A Georgia le gustó la idea de diferenciarse y ser especial.
—Una vez oí que si miras algo y dices: «Lo recordaré siempre», entonces te acuerdas —dijo Cathy—. Hoy somos como princesas.
—¿Siempre recordaremos los alfileres de fantasía que compré por catálogo? —Georgia parecía dudarlo—. Y no se puede decir que seamos de la realeza precisamente.
—¡Noooo! —aclaró Cathy—. Siempre recordaremos la noche en que estábamos tan hermosas y sofisticadas. El pelo te queda impresionante con todos estos rizos. Y quién sabe dónde estaremos dentro de veinte años, ¿no?
—Tú vivirás en un barrio residencial y conducirás un coche familiar y yo estaré editando
The New York Times
—anunció Georgia. Imaginaba que probablemente la mayoría de sus compañeros de clase no se marcharían demasiado lejos de casa y en ocasiones temía acabar regresando allí. Quería a Bess y a Tom, pero era como si sus valores pertenecieran a algún otro mundo. Georgia tenía lugares adonde ir y decisiones que tomar y no estaba dispuesta a dejar que el sentimentalismo se interpusiera en su camino. Adoptó una expresión bobalicona; aquella noche no era para la seriedad—. Pudiera ser que ni siquiera nos reconociéramos —añadió tratando torpemente de imitar un acento británico—. Seremos demasiado famosas.

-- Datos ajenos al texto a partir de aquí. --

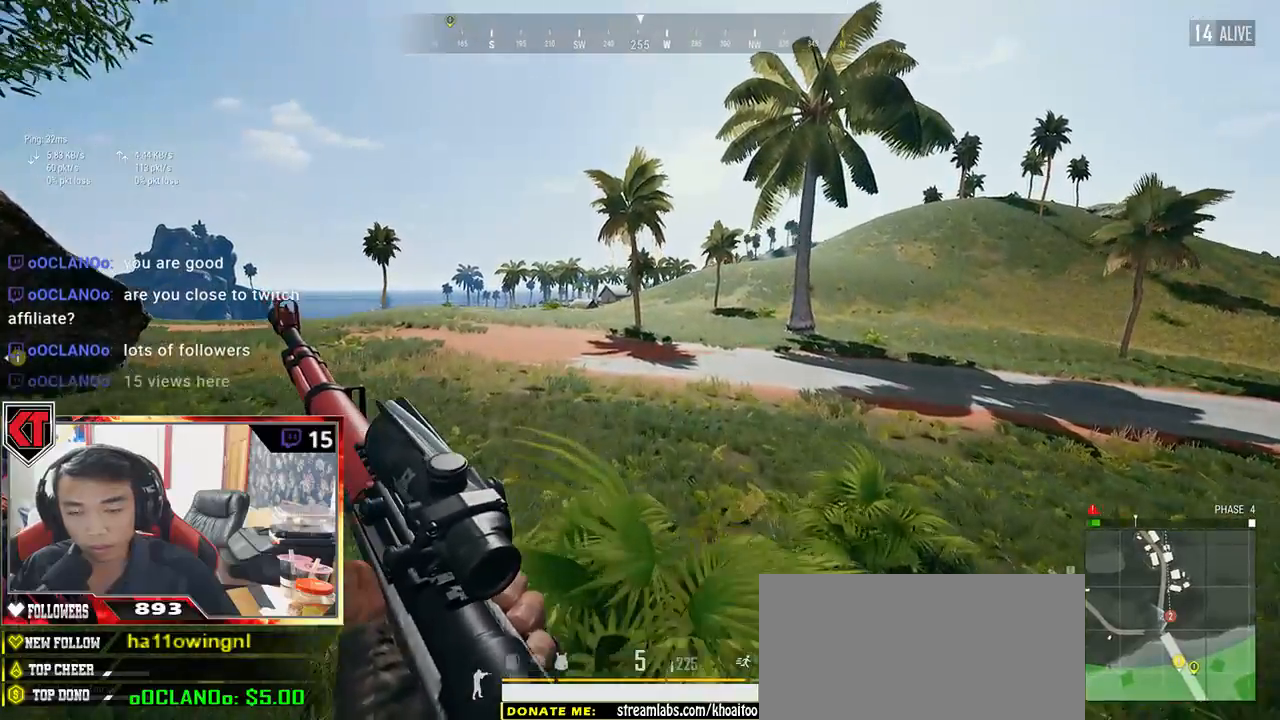
{"keys": ["shift", "w"], "mouse": [], "events": []}
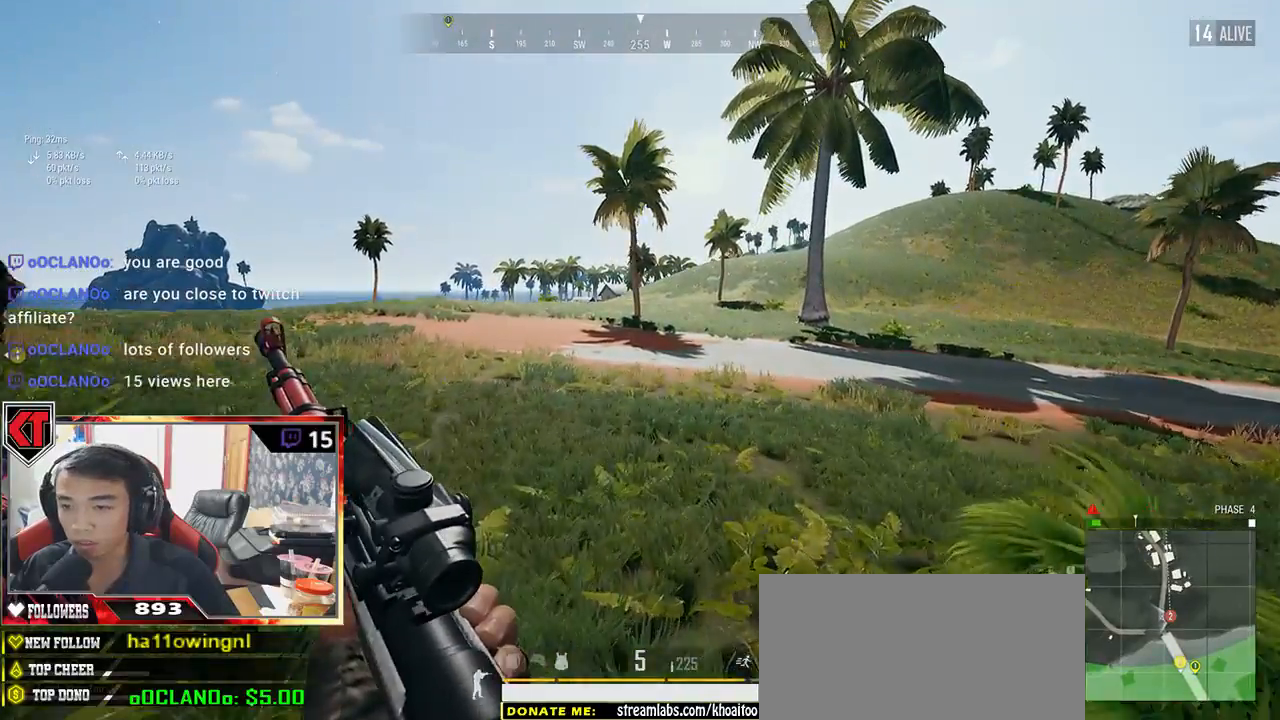
{"keys": ["shift", "space", "w"], "mouse": [], "events": [[417, "space", "down"]]}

—Aun así nunca pasará que no nos reconozcamos, Georgia —replicó Cathy, de pie a pocos centímetros del espejo del baño, mientras se aplicaba un nuevo brillo de labios perlado—. Sencillamente lo sé.
—Bueno, lo que sí puedo asegurarte es que no voy a llevar pantis. —Se levantó la falda lo suficiente para mostrarle a Cathy la carrera en sus preciadas medias azules.
—Está chupado —afirmó Cathy, y abrió el bolso para buscar un frasco de laca de uñas—. Ponte esto y déjalo secar.
—Gracias —dijo Georgia—. Me alegra que sepas lo que haces.
—¿Acaso no lo sé siempre? —repuso Cathy dándose unos golpecitos en la cabeza—. No te separes de mí, G. Yo sé cómo van a salir las cosas.